Hoisin Chicken Lettuce Wraps
2 tablespoons vegetable oil
1 # chicken strips cut in 1-inch cubes, seasoned (to taste) with kosher salt and freshly ground black pepper
2 cups baby portabella mushrooms, chopped
3 teaspoons jarred minced garlic (3 cloves)
1-inch knob fresh ginger, peeled with a spoon and grated
1/2 red bell pepper, 1/2-inch dice
3 green onions, cleaned, roots removed, and thinly sliced
1/2 cup Hoisin Sauce (found in the Asian section of the grocery store)
1 head Iceberg lettuce, cored, cleaned, and cut in quarters for lettuce wraps
Optional garnishes: Cilantro, Thai sweet chili sauce, shredded carrot, lime wedges, pickled ginger, Asian peanut sauce, and Thai pickles (recipe follows)
This dish is stir fried. Have all ingredients ready before starting the dish. Once things get rolling there is no time for prep! When stir frying, keep the ingredients moving in the pan.

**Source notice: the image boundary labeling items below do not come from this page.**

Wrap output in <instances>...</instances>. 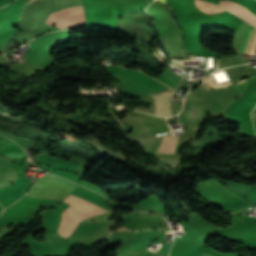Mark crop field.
Segmentation results:
<instances>
[{
  "instance_id": "crop-field-9",
  "label": "crop field",
  "mask_w": 256,
  "mask_h": 256,
  "mask_svg": "<svg viewBox=\"0 0 256 256\" xmlns=\"http://www.w3.org/2000/svg\"><path fill=\"white\" fill-rule=\"evenodd\" d=\"M79 7H82V6H79ZM74 8H78V7H73V8L65 9V10L53 13L51 15H54V14H57V13H60V12L66 11V10L74 9ZM77 12H84L83 7L82 8H78V9H74V10H70V11H66V12H63V13H60V14H57V15H54V16H51V17L48 18V20L45 23L49 24V23L55 21L56 19H58V18H60L62 16L69 15V14H72V13H77Z\"/></svg>"
},
{
  "instance_id": "crop-field-7",
  "label": "crop field",
  "mask_w": 256,
  "mask_h": 256,
  "mask_svg": "<svg viewBox=\"0 0 256 256\" xmlns=\"http://www.w3.org/2000/svg\"><path fill=\"white\" fill-rule=\"evenodd\" d=\"M24 151L20 146L13 143L3 149L0 150L1 155L5 156H16V157H26V155L23 153Z\"/></svg>"
},
{
  "instance_id": "crop-field-5",
  "label": "crop field",
  "mask_w": 256,
  "mask_h": 256,
  "mask_svg": "<svg viewBox=\"0 0 256 256\" xmlns=\"http://www.w3.org/2000/svg\"><path fill=\"white\" fill-rule=\"evenodd\" d=\"M220 5H222L223 7L229 9L230 11L236 13L237 15L243 17L244 19L248 20L249 22L253 23L256 25V16L253 15L250 11H248L247 9L234 4L232 2L229 1H225L222 0L220 2Z\"/></svg>"
},
{
  "instance_id": "crop-field-1",
  "label": "crop field",
  "mask_w": 256,
  "mask_h": 256,
  "mask_svg": "<svg viewBox=\"0 0 256 256\" xmlns=\"http://www.w3.org/2000/svg\"><path fill=\"white\" fill-rule=\"evenodd\" d=\"M64 202L70 204L71 206L93 216L97 214H101L104 212H108L109 210L103 209L101 207L95 206L73 194H69V196L64 200ZM69 207L63 213H61L62 219L57 230V233L62 238H67L73 232L79 221L87 219L91 216L73 208Z\"/></svg>"
},
{
  "instance_id": "crop-field-4",
  "label": "crop field",
  "mask_w": 256,
  "mask_h": 256,
  "mask_svg": "<svg viewBox=\"0 0 256 256\" xmlns=\"http://www.w3.org/2000/svg\"><path fill=\"white\" fill-rule=\"evenodd\" d=\"M175 91H163L158 95H154L155 98V112L154 114L162 117H171L170 99Z\"/></svg>"
},
{
  "instance_id": "crop-field-6",
  "label": "crop field",
  "mask_w": 256,
  "mask_h": 256,
  "mask_svg": "<svg viewBox=\"0 0 256 256\" xmlns=\"http://www.w3.org/2000/svg\"><path fill=\"white\" fill-rule=\"evenodd\" d=\"M177 138L175 136L164 135L163 143L161 144L158 152L174 153Z\"/></svg>"
},
{
  "instance_id": "crop-field-2",
  "label": "crop field",
  "mask_w": 256,
  "mask_h": 256,
  "mask_svg": "<svg viewBox=\"0 0 256 256\" xmlns=\"http://www.w3.org/2000/svg\"><path fill=\"white\" fill-rule=\"evenodd\" d=\"M76 186L58 176L46 174L35 181L27 195L62 200Z\"/></svg>"
},
{
  "instance_id": "crop-field-10",
  "label": "crop field",
  "mask_w": 256,
  "mask_h": 256,
  "mask_svg": "<svg viewBox=\"0 0 256 256\" xmlns=\"http://www.w3.org/2000/svg\"><path fill=\"white\" fill-rule=\"evenodd\" d=\"M1 207V206H0ZM3 208V207H2ZM4 209V208H3ZM1 214H2V209L0 208V216H1Z\"/></svg>"
},
{
  "instance_id": "crop-field-3",
  "label": "crop field",
  "mask_w": 256,
  "mask_h": 256,
  "mask_svg": "<svg viewBox=\"0 0 256 256\" xmlns=\"http://www.w3.org/2000/svg\"><path fill=\"white\" fill-rule=\"evenodd\" d=\"M256 36V28L251 24L243 21L237 31L233 41V49L236 53L249 54Z\"/></svg>"
},
{
  "instance_id": "crop-field-11",
  "label": "crop field",
  "mask_w": 256,
  "mask_h": 256,
  "mask_svg": "<svg viewBox=\"0 0 256 256\" xmlns=\"http://www.w3.org/2000/svg\"><path fill=\"white\" fill-rule=\"evenodd\" d=\"M33 1V0H30V2Z\"/></svg>"
},
{
  "instance_id": "crop-field-8",
  "label": "crop field",
  "mask_w": 256,
  "mask_h": 256,
  "mask_svg": "<svg viewBox=\"0 0 256 256\" xmlns=\"http://www.w3.org/2000/svg\"><path fill=\"white\" fill-rule=\"evenodd\" d=\"M194 3L197 8L201 9L205 13H216V12L224 11L222 8H220L216 5H212V4L200 1V0H194Z\"/></svg>"
}]
</instances>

Heat oil over medium high heat in a large non-stick skillet. Add chicken and stir fry 2 minutes. Add mushrooms and stir fry 2 minutes. Add garlic and ginger; stir fry 30 seconds. Add red pepper and green onions; stir fry 1 minute. Add hoisin sauce and stir to coat ingredients. Remove from heat and pour in a bowl. Serve with lettuce wraps and desired garnishes. Makes 4 to 6 servings. Tip: If the sauce is too liquid, stir 1 teaspoon of water and 2 teaspoons of cornstarch together. Add to pan. Stir and cook until thickened. (Some chicken when cooked releases a lot of water.)
Thai Pickles
1/4 cup granulated sugar
1/4 cup unseasoned rice wine vinegar
1/2 teaspoon iodized salt
3/4 tablespoon Thai sweet chili sauce
1 and 1/2 cups thinly sliced cucumbers
In a small saucepan heat sugar, vinegar, and salt over medium high heat. Stir just until sugar dissolves then remove from heat. Pour into a medium glass bowl. Add sweet chili sauce. Place bowl in freezer to cool while slicing cucumbers.
Remove pickling liquid from freezer. Submerge cucumbers. Refrigerate at least 1 hour before serving. Keeps several days in refrigerator.